Dismissed employee should be made redundant, Blake-Turner Solicitors

Dismissed employee should be made redundant

Dismissed employee should be made redundant – Kellogg Brown & Root (UK) Ltd v Fitton and Ewer has confirmed that the two employees had been dismissed for redundancy when their employer had purported to exercise a mobility clause to move them to another office when their office closed.

Facts –

Kellogg Brown, an engineering, construction and technology services company, had offices in Greenford and Leatherhead (a distance of just over 35 miles between the two offices). Both Mr Fitton and Mr Ewer worked within the Greenford office. Kellogg relied on a mobility clause within the employees’ contracts providing that employees may be required to work at a different location including anywhere within the UK or overseas unless exceptional circumstances prevailed.

Kellogg closed the office in Greenford, and every employee, except those with exceptional circumstances (such as childcare and caring responsibilities) were instructed to move to Leatherhead. Those with exceptional circumstances were made redundant and received a redundancy payment. Mr Fitton did not have an exceptional circumstance and his refusal to move to the Leatherhead office could lead to dismissal for refusal to comply with the employment terms.

Kellogg instructed Mr Fitton to move to the Leatherhead office and if he did not, his non-attendance would be treated as unauthorised, unpaid absence and investigated under its disciplinary process. Mr Fitton did not attend the Leatherhead office on the basis that he was not prepared to travel two hours each way to get to the Leatherhead office and he was subsequently invited to a disciplinary hearing for alleged unacceptable conduct and was dismissed. Mr Fitton tried to appeal this decision however it was unsuccessful.

Mr Ewer who was approaching retirement age and lived in St Albans, and as a result of the move to the Leatherhead office would be required to travel an additional 29 miles each way. Mr Ewer requested redundancy which was refused. Mr Ewer was also invited to a disciplinary hearing for alleged unacceptable conduct and was dismissed. Like Mr Fitton, Mr Ewer’s internal appeal was unsuccessful. Both parties issued proceedings for unfair dismissal and a statutory redundancy payment.

Whilst the cases were dealt with separately by the same Judge, the same conclusion was reached. It was held that both Mr Fitton’s and Mr Ewer’s place of work was Greenford.
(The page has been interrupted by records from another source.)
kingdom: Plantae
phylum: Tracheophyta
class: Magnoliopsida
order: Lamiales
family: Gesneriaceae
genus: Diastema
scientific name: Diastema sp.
The instruction to work in Leatherhead had been unreasonable given the greatly increased travelling. The dismissals were held to be unfair.

Kellogg appealed the decision.

The Employment Appeal Tribunal still held that the dismissals were unfair and it was not unreasonable for the parties to refuse to move to the Leatherhead office due to the increased travel time.


This case has not provided a change in law, but it has provided some guidance for employees to recognise when a company is attempting to dismiss a person when they should be made redundant. The mobility clause within a contract needs to be carefully drafted in order for it to be relied upon. In this instance, it was held to be too vague and uncertain for Kelloggs to rely upon it.

IMPORTANT: This blog is only intended as a general statement of the law and no action should be taken in reliance on it without specific legal advice.